Positive content is more viral than negative content: content that evokes emotions is usually more viral than content without; among the content that shares emotions the positive one is more likely to become viral. You wouldn’t bet this wouldn’t
you, taking into account the type of news we see on TV. Jonah Berger and Katy Milkman wrote an article in 2012 entitled “What Makes Online Content Go Viral?” that basically says:
- Content that evokes high-arousal emotions (positive or negative) is more viral. There are certain emotions that can be classified as high arousal and among these you can find: awe, anger, anxiety, fear, lust, joy, surprise. According to the figure anger seems to be the most efficient. People really feel that they need to do something when their social justice seems threaten. On the other hand sadness, a non-arousal negative feeling, doesn’t help too much.
- Practically useful content is also something that becomes viral more easily. Sharing practical content (in the area of how to…) seems to work as it’s embraced by many users.

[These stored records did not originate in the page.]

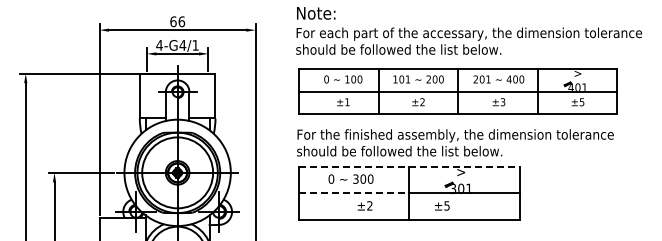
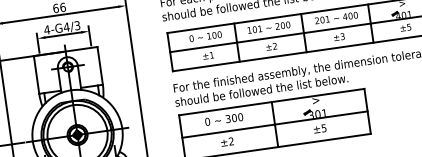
text: (195, 45) -> (77, 25), 4-G4/1 -> 4-G4/3
line: (409, 166) -> (271, 101), dashed -> solid
line: (354, 193) -> (228, 131), dashed -> solid
text: (364, 205) -> (226, 141), moved
text: (442, 205) -> (320, 128), moved

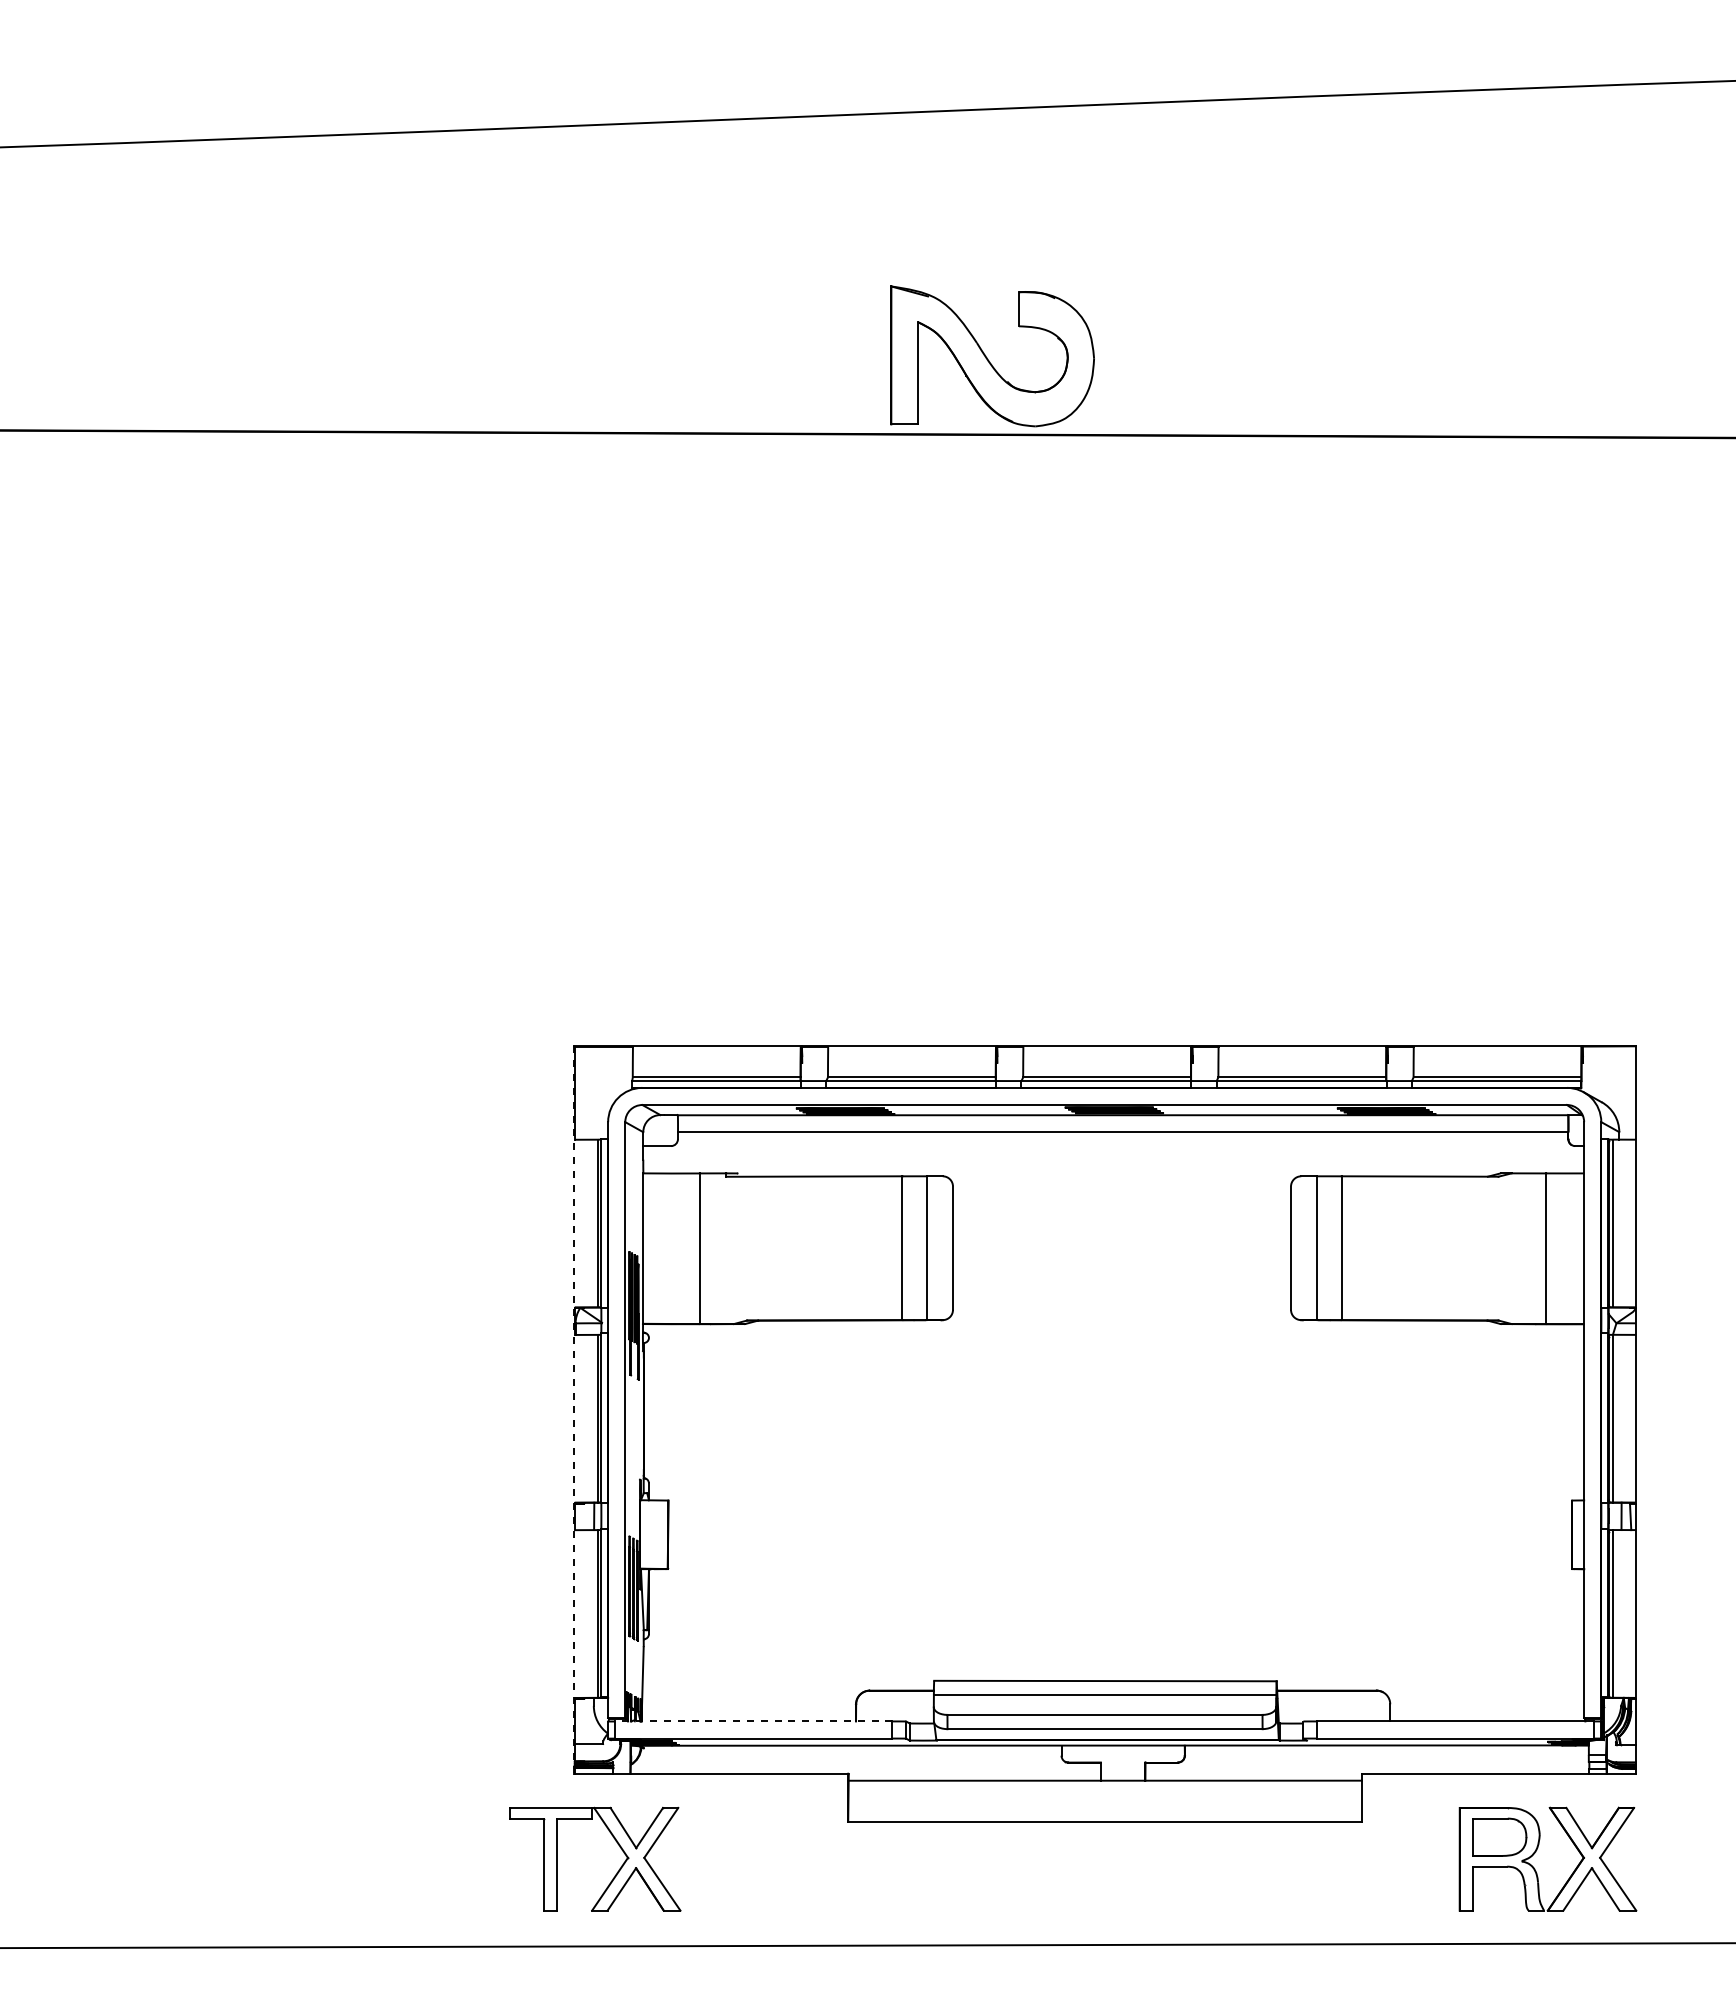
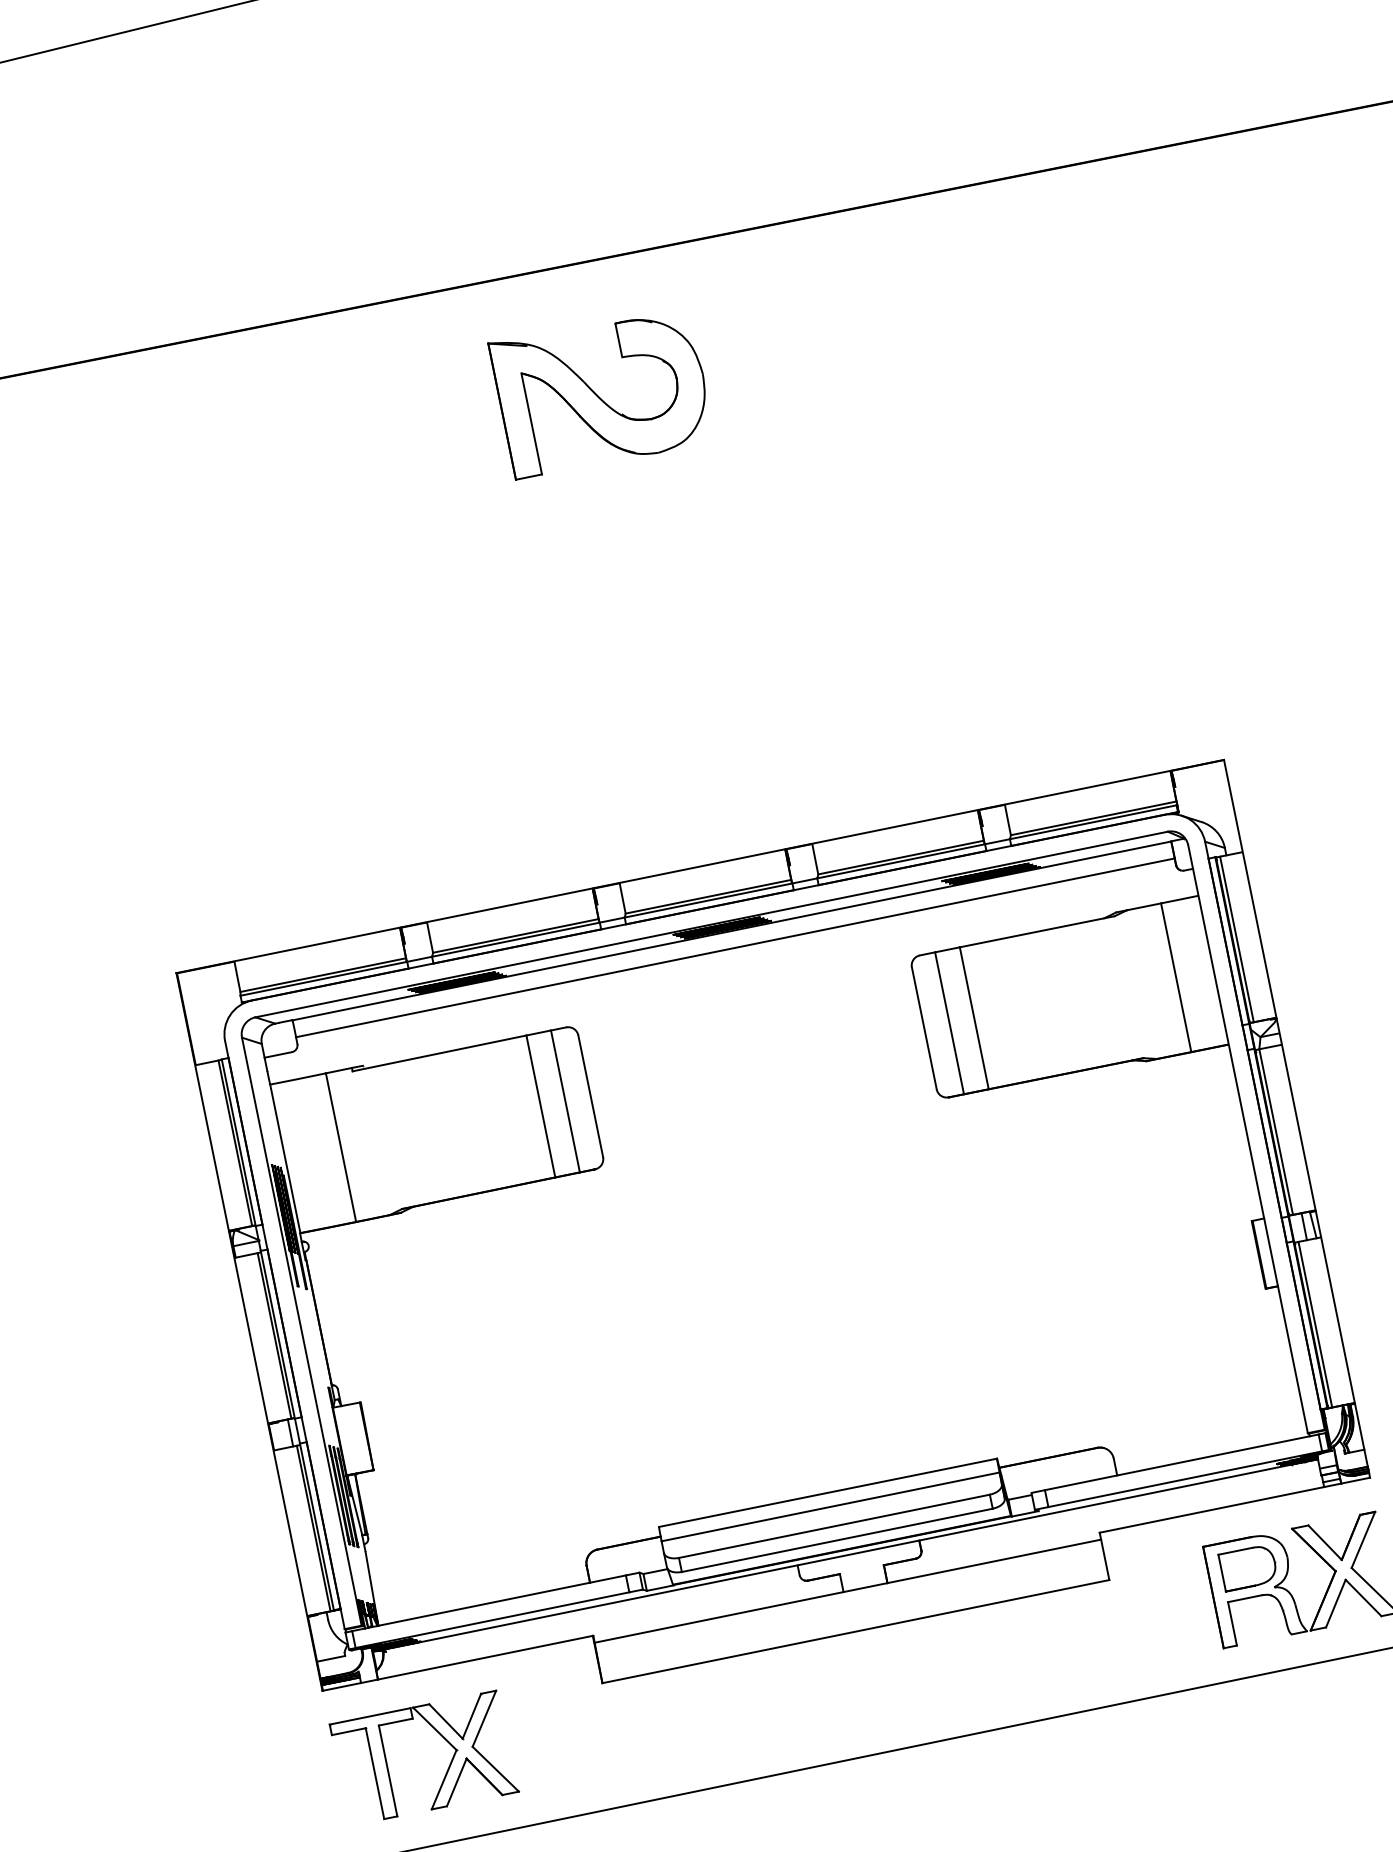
part: (992, 356) -> (602, 392), moved
line: (574, 1410) -> (249, 1332), dashed -> solid
line: (753, 1721) -> (488, 1603), dashed -> solid
part: (616, 1872) -> (448, 1766), moved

Another research article, wrote by Jacopo Staiano and Marco Guerin, circles around the Valence-Arousal-Dominance (VAD) model, frequently used in psychology to categorize emotions. After them each individual emotion is a combination of three characteristics:
- Valence respresents intrinsic attractiveness (positive valence) or aversiveness (negative valence) to an event.
- Arousal is the state of being awoken or stimulated by something and ranges from excitement to relaxation.
- Dominance relates to the relationship with a specific subject or topic and ranges from submission (fear-low) to control (confidence-high).
If you are not in the mood for the whole article you can read a good analysis here. Basically, the researchers found that there is a connection between viral content and certain configurations of valence, arousal, and dominance. For example high arousal content (anger, happiness) creating low-dominance emotions (less-control, fear) was accompanied by large number of comment.
On the other hand, sharing was mostly done when users had a high dominance feeling (in control, confidence, inspiration). However, the researchers
did find negative valence contributes to higher virality, a contradictory finding with the study above.
Now that you know more or less something about virality, first of all you can concentrate on how to make things more viral when in need. Second of all, you can try to filter the content that is indeed viral from the one that is just being engineered to be viral. Probably you’ve noticed how different techniques described in this article and others that I wrote about in previous posts (e.g. click baits) are used to promote content as viral. As the authors of “What Makes Online Content Go Viral?” have noticed “rather than targeting “special” people, it may be more beneficial to focus on crafting contagious content.”